Un Pelé et combien de tondus ?
On a entr'aperçu Pelé lors de la cérémonie du tirage au sort de la Coupe du monde, sourire rivé au visage. Les tuiles qui s'abattent actuellement sur la tête du potentat brésilien pourraient cependant faire qu'une telle scène devienne trop embarrassante. L'enquête sur le détournement de fonds -opéré par une de ses sociétés (Pelé Sport & Marketing) est assez grave en effet pour compromettre cette icône du football. La sombre affaire concerne l'organisation d'une rencontre au profit de l'UNICEF, prévue en Argentine mais qui n'eut jamais lieu. Francis Huertas explique dans L'Equipe (25/11) que Pelé avait offert ses droits d'image à l'UNICEF Argentine, avant de les revendre 3 millions de dollars à une société américaine. Il avait touché 700.000 dollars d'avance, qui n'ont pas été restitués après l'annulation. Si ces faits sont confirmés, ils signifient que Pelé n'a pas volé de l'argent à l'organisme mondial, mais qu'il n'a pas hésité à tirer un profit d'une action caritative, puis à conserver l'argent indûment touché. En bon sportif, Pelé a plaidé l'irresponsabilité, et accusé de malversations son partenaire Helio Viana. Ce dernier le menace en retour de révélations fracassantes. L'ancien numéro 10 auriverde avait certes demandé un audit et démantelé cette entreprise, mais il ne peut accuser Viana sur cette affaire précise puisqu'il a lui-même signé les contrats incriminés.
Lorsqu'un pavé tombe dans le marigot brésilien, on peut être sûr qu'il va éclabousser du monde. Lorsque Pelé avait été ministre des sports du Brésil, il avait travaillé à la "loi Pelé", destinée à rétablir un peu de transparence dans l'économie du foot brésilien, tout en le libéralisant totalement. Bien que quelques rivalités l'opposaient à certains dirigeants brésiliens, il s'était bien gardé de mettre son nez dans toutes les affaires qui ont éclaté depuis (trafics de joueurs, argent occulte, corruption, contrats de la Seleçao etc.).
Sans trancher sur le degré d'implication de notre "sportif du siècle", l'histoire est surtout intéressante pour ce qu'elle révèle des personnages comme lui, qui deviennent à eux seuls des multinationales, tenant leurs (énormes) revenus de l'exploitation de leur nom et de leur image. Ils développent parallèlement des ego démesurés (Pelé parle usuellement de lui à la troisième personne) et s'accommodent très bien du culte de leur personnalité.
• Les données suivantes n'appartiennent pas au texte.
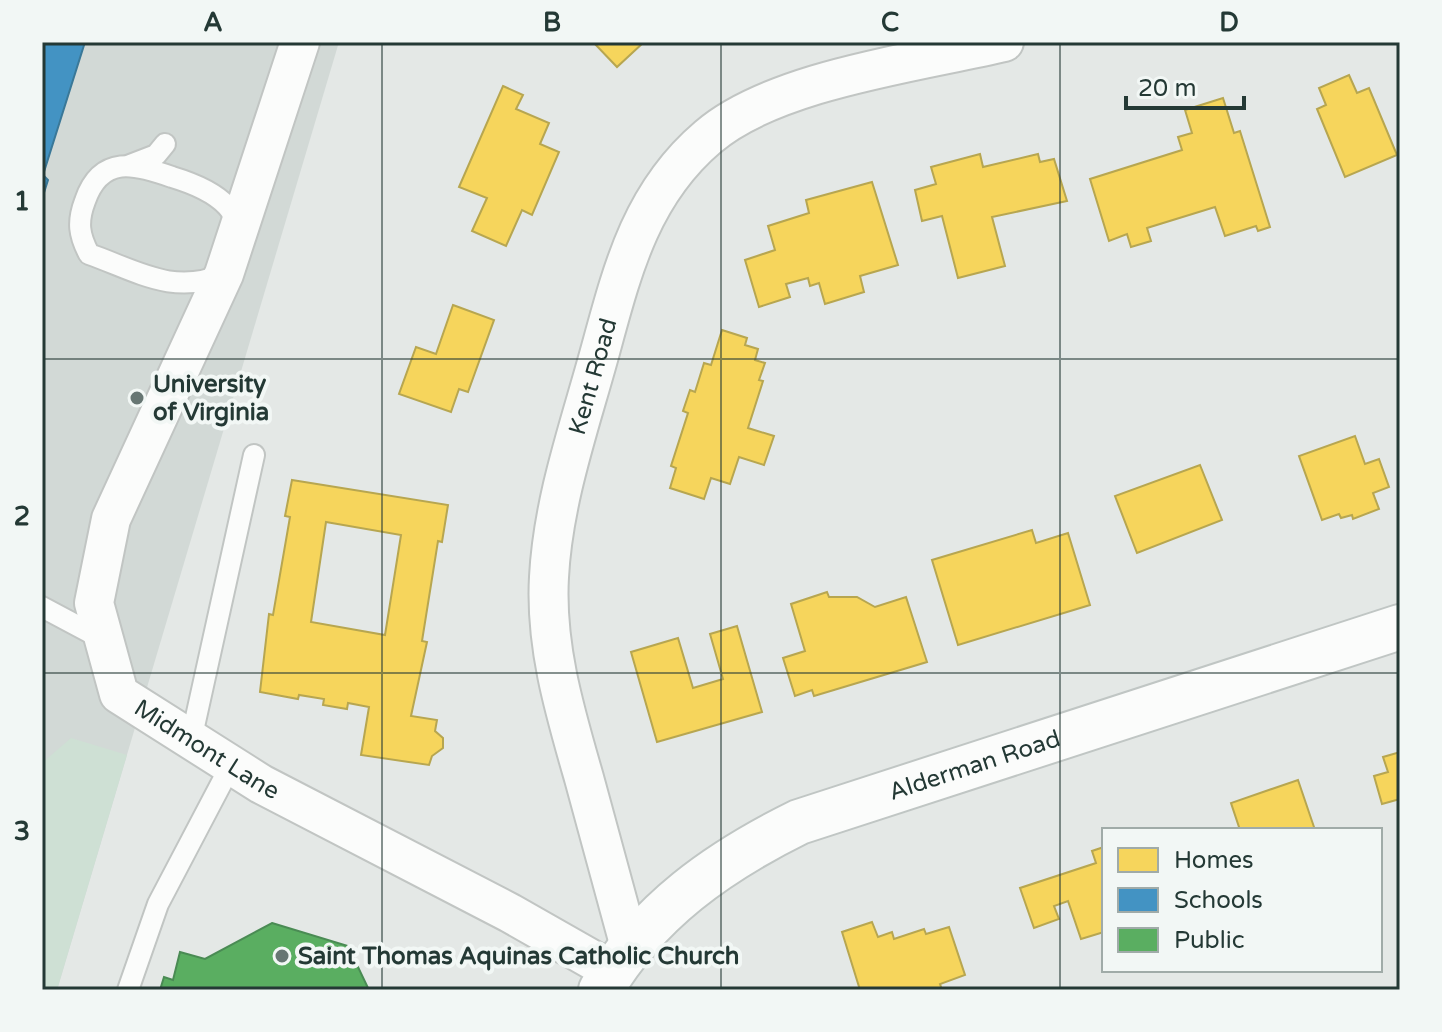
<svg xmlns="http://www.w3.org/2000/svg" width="1442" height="1032" font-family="'Varela Round',sans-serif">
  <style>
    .built { fill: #d2d9d6 }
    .green { fill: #cee0d4 }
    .homes { fill: #f6d55c; stroke: #b7a650; stroke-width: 2; fill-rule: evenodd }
    .schools { fill: #4393c3; stroke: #3a7898; stroke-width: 2 }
    .public { fill: #5aae61; stroke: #4a8b54; stroke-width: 2 }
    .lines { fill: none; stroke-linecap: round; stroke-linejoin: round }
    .lane-casing { stroke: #c1c5c3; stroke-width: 24 }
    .street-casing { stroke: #c1c5c3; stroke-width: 42 }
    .secondary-casing { stroke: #c0c6c4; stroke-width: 48 }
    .lane { stroke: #fbfcfb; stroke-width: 20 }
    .street { stroke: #fbfcfb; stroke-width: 38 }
    .secondary { stroke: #fbfcfb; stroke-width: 44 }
    .grid { fill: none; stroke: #243935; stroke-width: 2; stroke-opacity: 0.55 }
    .poi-dot { fill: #677673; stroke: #f2f7f5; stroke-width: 3 }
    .labels { text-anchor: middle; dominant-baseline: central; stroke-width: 8; stroke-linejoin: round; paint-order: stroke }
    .street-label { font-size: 24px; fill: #243935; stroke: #f2f7f5 }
    .poi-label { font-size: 24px; font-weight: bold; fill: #243935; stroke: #f2f7f5; text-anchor: start }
    .neatline { fill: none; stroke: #243935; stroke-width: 3 }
    .grid-label { font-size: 26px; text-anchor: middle; font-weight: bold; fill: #243935 }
  </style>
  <rect width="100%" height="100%" fill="#e4e8e6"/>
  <!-- built -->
  <path class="built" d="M 42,42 L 339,42 L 57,990 L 42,990 Z"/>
  <!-- green -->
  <path class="green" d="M 71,738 L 127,755 L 57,990 L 42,990 L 42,763 Z"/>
  <!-- homes -->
  <g class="homes">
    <path d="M 593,42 L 644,42 L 617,67 Z"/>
    <path d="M 1349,75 L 1357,93 L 1369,88 L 1397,155 L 1345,177 L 1317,109 L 1326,105 L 1319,88 Z"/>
    <path d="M 503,86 L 523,95 L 516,109 L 549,123 L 540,144 L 559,152 L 532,215 L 522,210 L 506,246 L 472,231 L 487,198 L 459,187 Z"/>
    <path d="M 1223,98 L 1234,133 L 1240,131 L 1270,227 L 1258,231 L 1256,226 L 1225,236 L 1215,207 L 1147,228 L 1151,241 L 1131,247 L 1127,234 L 1109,241 L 1090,179 L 1182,150 L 1178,137 L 1192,133 L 1185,110 Z"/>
    <path d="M 980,154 L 983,167 L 1038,154 L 1040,162 L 1054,159 L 1067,201 L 992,217 L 1005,266 L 958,278 L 942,216 L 922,221 L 915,190 L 936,184 L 931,167 Z"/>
    <path d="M 872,182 L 898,265 L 860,276 L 864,292 L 825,304 L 819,283 L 810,286 L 808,278 L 786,284 L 790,297 L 759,307 L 745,260 L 775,250 L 768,226 L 809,213 L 806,200 Z"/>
    <path d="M 453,305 L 494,320 L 468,392 L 459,389 L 451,412 L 399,394 L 416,347 L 436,354 Z"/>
    <path d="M 722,330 L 747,338 L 745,345 L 758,349 L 755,360 L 765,363 L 759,380 L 763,381 L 748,428 L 774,436 L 764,465 L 739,457 L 730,484 L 711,478 L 704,499 L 670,488 L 676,468 L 671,466 L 688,413 L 683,411 L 690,390 L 695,392 L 704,363 L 711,365 Z"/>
    <path d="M 1355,436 L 1365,464 L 1379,459 L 1389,487 L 1373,493 L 1379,509 L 1353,519 L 1352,515 L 1341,518 L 1339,514 L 1322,520 L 1299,456 Z"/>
    <path d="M 1200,465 L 1222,520 L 1137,553 L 1115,496 Z"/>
    <path d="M 292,480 L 448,505 L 442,542 L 438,541 L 422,641 L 427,642 L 411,716 L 437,720 L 435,731 L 443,738 L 443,748 L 432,756 L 429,765 L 361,755 L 369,707 L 348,703 L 347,709 L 323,705 L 324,699 L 299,695 L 298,699 L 260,692 L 269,614 L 273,615 L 290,517 L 285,516 ZM 326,522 L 401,535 L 385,635 L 311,622 Z"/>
    <path d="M 1032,530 L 1036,543 L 1068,533 L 1090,605 L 958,645 L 932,560 Z"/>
    <path d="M 827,592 L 829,597 L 857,597 L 875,607 L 906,597 L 927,662 L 814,696 L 812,690 L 795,696 L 783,658 L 805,651 L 791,604 Z"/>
    <path d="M 737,626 L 762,712 L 657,742 L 631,652 L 678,638 L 693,688 L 723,679 L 710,634 Z"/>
    <path d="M 1400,752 L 1400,799 L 1382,804 L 1374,776 L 1388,772 L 1383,757 Z"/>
    <path d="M 1298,780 L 1315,830 L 1240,830 L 1231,803 Z"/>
    <path d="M 1104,847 L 1104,932 L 1081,939 L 1068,901 L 1054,906 L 1059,919 L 1034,928 L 1020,888 L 1096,863 L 1092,851 Z"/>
    <path d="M 872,922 L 878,937 L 892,932 L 894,939 L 924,929 L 926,934 L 949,927 L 965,975 L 940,984 L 942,990 L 860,990 L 842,932 Z"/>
  </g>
  <!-- schools -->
  <path class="schools" d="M 42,42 L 85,42 L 43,175 L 48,180 L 42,199 Z"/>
  <!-- public -->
  <path class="public" d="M 272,923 L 348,946 L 369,990 L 160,990 L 164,977 L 173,980 L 180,952 L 205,959 Z"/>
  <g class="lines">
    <defs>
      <g id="lane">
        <path d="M 130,165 L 156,155 L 165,144"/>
        <path d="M 224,274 C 174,296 137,271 89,254 C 79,235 77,222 85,201 C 101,154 136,164 172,177 C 192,183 213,191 227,206 C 233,212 236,221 240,228"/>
        <path d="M 42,607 L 104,640"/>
        <path d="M 191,740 L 254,455"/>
        <path d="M 128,990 L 158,904 L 231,765"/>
      </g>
      <g id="street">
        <path id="s1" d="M 300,42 L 224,274 L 111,519 L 94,603 L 119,694 L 261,784 L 510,913 L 612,971"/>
        <path id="s2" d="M 630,947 C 615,890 599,834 584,778 C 565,712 545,646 549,577 C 553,499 581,422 601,348 C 623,267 642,193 708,137 C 774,80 919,62 1004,42"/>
      </g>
      <g id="secondary">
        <path id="s3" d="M 601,990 C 648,911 718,862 799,822 L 1400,627"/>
      </g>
    </defs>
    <!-- lane casing -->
    <use href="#lane" class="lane-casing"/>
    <!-- street casing -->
    <use href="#street" class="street-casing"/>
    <!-- secondary casing -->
    <use href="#secondary" class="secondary-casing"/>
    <!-- lane -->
    <use href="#lane" class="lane"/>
    <!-- street -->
    <use href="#street" class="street"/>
    <!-- secondary -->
    <use href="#secondary" class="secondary"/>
  </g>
  <!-- grid -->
  <path class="grid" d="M 382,42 L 382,990M 721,42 L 721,990M 1060,42 L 1060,990M 42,359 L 1400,359M 42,673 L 1400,673"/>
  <!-- markers -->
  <g class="poi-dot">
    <circle cx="137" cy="398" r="8"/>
    <circle cx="282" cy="956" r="8"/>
  </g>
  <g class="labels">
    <!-- street labels -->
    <g class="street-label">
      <text stroke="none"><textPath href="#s2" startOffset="586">Kent Road</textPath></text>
      <text stroke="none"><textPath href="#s1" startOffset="798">Midmont Lane</textPath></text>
      <text stroke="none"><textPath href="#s3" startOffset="448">Alderman Road</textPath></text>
    </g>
    <!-- poi labels -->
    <g class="poi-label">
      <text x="153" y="384">University<tspan x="153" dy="28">of Virginia</tspan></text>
      <text x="298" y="956">Saint Thomas Aquinas Catholic Church</text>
    </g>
  </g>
  <!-- border -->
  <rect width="1442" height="1032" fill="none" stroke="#f2f7f5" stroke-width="88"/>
  <!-- legend -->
  <rect x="1102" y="828" width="280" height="144" fill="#f2f7f5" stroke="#a0aba8" stroke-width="2"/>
  <rect x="1118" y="848" width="40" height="24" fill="#f6d55c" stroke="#a0aba8" stroke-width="2"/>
  <text x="1174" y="868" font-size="24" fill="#243935">Homes</text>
  <rect x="1118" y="888" width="40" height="24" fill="#4393c3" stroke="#a0aba8" stroke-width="2"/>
  <text x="1174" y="908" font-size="24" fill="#243935">Schools</text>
  <rect x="1118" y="928" width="40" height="24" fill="#5aae61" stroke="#a0aba8" stroke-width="2"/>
  <text x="1174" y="948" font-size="24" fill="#243935">Public</text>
  <!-- scale -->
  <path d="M1126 96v12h118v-12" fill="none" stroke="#243935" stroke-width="4"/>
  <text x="1138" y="96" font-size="24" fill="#243935" stroke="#f2f7f5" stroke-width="6" paint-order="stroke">20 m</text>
  <rect x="44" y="44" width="1354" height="944" class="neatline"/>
  <g class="grid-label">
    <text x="213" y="31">A</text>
    <text x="552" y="31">B</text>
    <text x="890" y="31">C</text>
    <text x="1229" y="31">D</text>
    <text x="22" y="210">1</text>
    <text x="22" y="525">2</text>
    <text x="22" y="840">3</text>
  </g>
</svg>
On se souvient du Brésilien justement, abandonnant pour deux mois ses fonctions de ministre afin de nouer sa cravate Eurocard-Mastercard, dont il devient l'employé exclusif pendant la Coupe du monde. A la fois homme-sandwich et marque déposée, ils doivent sous-traiter des pans entiers de leur activité et il n'est pas étonnants qu'ils soient victimes d'escroqueries, à défaut d'en être les instigateurs. Il est d'ailleurs significatif que les actions humanitaires, obligatoires pour des figures publiques comme celles-ci, fassent partie de cette externalisation. Voyons, Pelé a des choses plus importantes à faire que de prendre part à l'organisation d'un match de charité.
On a donc entr'aperçu Pelé lors de la cérémonie du tirage au sort, et l'ironie veut que trois jours avant, l'UNICEF et la FIFA organisaient à Busan (Corée du sud) une conférence de presse annonçant que la Coupe du monde serait placée sous le signe de la protection de l'enfance avec l'opération "Say yes for children". Ce n'était donc pas le moment de ramener de vilaines histoires.